Let’s look at the proportions of outliers per farm

The proportion of outliers is much lower in those farms with fewer observations, however there are many farms with many services that still have many outliers (MLSS, WHSS, CLXS, NVNS).

Let’s take a look at the number of services per year

x<-data1 %>% separate(ServiceYearWeek,into=c("year","week"),sep="-")%>% filter(FarrowingRate<0.60) %>% count(year,sort=TRUE)%>% rename(Outliers=n)


DT::datatable(x, rownames = FALSE,
          options = list(
            columnDefs = list(list(className = 'dt-center', targets = 0:1))))
NA

Most of the observations are from 2020, these outliers may be a product of the pandemic. Maybe it’s not good to delete them. Let’s do a chi square test to be sure.
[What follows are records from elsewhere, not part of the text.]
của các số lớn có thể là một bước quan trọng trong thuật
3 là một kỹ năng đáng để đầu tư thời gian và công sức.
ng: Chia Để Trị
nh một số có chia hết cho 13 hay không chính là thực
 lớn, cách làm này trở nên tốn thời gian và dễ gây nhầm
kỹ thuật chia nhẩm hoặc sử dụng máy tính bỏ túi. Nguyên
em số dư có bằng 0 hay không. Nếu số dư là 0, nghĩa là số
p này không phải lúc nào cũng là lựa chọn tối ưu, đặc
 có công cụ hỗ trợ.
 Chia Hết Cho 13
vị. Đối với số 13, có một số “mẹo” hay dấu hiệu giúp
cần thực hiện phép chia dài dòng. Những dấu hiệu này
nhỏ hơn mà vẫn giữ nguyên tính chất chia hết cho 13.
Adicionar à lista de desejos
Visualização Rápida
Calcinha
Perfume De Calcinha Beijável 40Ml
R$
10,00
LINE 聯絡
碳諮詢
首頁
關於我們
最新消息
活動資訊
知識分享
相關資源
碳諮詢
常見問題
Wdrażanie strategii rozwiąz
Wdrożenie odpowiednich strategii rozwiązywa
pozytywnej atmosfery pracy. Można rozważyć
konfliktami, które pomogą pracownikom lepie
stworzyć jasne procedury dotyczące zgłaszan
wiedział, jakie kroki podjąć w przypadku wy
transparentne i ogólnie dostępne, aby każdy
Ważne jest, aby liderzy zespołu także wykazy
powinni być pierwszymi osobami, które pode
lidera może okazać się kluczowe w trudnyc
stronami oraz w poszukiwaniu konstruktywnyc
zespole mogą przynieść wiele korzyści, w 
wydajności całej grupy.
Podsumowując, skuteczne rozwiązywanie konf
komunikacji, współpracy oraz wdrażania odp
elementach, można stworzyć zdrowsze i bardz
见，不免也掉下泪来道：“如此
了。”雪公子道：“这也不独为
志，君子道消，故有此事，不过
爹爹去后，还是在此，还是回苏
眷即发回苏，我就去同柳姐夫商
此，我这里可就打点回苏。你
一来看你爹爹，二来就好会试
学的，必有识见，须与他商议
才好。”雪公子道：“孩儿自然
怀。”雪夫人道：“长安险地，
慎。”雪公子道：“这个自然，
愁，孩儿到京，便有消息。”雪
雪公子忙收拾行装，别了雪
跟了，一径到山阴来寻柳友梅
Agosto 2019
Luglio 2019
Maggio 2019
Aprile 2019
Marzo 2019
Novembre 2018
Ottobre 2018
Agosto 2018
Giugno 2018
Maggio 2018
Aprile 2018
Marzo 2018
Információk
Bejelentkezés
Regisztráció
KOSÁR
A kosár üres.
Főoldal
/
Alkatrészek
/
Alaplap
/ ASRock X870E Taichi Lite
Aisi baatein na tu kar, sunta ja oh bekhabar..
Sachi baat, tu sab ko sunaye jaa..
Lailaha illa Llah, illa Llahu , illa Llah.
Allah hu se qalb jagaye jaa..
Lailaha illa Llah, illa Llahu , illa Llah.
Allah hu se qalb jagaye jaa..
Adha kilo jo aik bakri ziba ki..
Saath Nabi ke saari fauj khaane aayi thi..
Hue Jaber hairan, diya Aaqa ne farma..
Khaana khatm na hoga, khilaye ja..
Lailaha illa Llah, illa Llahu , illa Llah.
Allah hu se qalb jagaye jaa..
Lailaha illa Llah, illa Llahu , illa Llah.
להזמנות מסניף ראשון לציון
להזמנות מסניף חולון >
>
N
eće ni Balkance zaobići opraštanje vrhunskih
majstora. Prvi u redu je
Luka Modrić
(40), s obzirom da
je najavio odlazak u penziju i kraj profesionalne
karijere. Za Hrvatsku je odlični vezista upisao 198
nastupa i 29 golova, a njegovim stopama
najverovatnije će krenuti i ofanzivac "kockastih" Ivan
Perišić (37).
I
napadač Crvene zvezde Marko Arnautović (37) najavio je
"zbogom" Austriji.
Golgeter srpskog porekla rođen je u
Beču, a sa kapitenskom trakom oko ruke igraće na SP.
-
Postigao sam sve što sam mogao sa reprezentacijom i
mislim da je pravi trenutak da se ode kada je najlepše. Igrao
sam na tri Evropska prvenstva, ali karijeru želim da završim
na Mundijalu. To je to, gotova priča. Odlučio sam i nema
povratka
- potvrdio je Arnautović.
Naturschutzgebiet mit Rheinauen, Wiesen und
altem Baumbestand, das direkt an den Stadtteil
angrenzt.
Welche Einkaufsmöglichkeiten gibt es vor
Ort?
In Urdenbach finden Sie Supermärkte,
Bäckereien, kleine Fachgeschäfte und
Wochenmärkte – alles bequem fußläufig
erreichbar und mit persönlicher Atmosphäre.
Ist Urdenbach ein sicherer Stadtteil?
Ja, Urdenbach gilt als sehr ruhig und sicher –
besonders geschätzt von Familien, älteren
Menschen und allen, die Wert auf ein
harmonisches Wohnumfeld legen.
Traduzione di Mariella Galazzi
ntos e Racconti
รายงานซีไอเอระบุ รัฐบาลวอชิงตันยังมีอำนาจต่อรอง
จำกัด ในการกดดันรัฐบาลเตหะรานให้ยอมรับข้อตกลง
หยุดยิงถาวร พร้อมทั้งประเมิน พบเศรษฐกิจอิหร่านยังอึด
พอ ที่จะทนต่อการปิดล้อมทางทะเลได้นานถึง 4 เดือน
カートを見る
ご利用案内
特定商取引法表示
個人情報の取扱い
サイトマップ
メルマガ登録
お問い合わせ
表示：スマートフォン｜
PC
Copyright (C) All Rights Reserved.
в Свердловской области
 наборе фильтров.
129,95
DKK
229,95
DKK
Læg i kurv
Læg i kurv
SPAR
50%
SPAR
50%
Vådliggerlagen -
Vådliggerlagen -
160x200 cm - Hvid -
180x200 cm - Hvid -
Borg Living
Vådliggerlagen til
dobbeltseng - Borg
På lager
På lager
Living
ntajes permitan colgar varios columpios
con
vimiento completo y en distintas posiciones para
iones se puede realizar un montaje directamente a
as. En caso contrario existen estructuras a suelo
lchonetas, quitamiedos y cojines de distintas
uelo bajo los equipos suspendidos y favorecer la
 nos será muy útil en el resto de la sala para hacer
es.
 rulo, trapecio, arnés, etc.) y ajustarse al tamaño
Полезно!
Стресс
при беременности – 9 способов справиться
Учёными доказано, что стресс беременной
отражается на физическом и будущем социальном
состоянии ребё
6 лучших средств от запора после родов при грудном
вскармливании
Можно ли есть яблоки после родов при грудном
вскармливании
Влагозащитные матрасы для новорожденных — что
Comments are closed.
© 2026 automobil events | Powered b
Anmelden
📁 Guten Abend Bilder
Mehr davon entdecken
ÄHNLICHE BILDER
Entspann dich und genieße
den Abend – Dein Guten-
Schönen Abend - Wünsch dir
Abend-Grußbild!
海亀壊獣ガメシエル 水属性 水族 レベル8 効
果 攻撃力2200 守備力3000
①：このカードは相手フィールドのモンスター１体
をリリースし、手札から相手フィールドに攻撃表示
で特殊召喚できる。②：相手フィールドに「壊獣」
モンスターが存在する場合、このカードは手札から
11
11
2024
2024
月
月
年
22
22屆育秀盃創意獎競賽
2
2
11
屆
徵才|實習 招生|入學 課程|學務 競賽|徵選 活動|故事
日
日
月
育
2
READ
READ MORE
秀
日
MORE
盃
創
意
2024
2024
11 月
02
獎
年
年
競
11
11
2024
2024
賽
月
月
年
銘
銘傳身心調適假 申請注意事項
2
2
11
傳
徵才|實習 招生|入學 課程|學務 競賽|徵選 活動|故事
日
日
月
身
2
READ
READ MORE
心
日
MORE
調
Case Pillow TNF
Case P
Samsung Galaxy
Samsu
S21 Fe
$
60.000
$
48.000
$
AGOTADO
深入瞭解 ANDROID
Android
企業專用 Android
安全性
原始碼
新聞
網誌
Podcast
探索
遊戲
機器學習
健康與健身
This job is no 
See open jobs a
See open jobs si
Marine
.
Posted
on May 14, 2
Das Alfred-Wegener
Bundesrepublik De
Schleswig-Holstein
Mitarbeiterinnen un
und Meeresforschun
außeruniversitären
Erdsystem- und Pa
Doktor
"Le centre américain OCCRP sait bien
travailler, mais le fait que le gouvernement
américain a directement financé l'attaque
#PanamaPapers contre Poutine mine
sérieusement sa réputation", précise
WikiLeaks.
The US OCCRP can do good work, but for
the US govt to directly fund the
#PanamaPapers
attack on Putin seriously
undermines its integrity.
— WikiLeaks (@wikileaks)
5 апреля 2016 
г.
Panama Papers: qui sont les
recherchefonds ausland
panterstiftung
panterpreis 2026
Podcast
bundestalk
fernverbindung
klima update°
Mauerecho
Given the p-value, it is possible to say that the number of outliers and the years are related. Let’s look at the residuals to have a better idea about what’s going on.

   
           2016        2017        2018        2019        2020        2021
  0 -0.35116697 -0.13679451  0.78403993  0.95485363 -1.17885258 -0.07825466
  1  1.32259468  0.51520703 -2.95291739 -3.59625035  4.43989410  0.29472929

It is important to mention that the rule of thumb is that if the values of a cell are above 2, we have more observations than expected. On the other hand, if the cell value is less than -2 we have fewer values than expected. Looking at this table, we can say that for 2018 and 2019 we have fewer outliers than expected. As for the year 2020, we have more outliers than expected.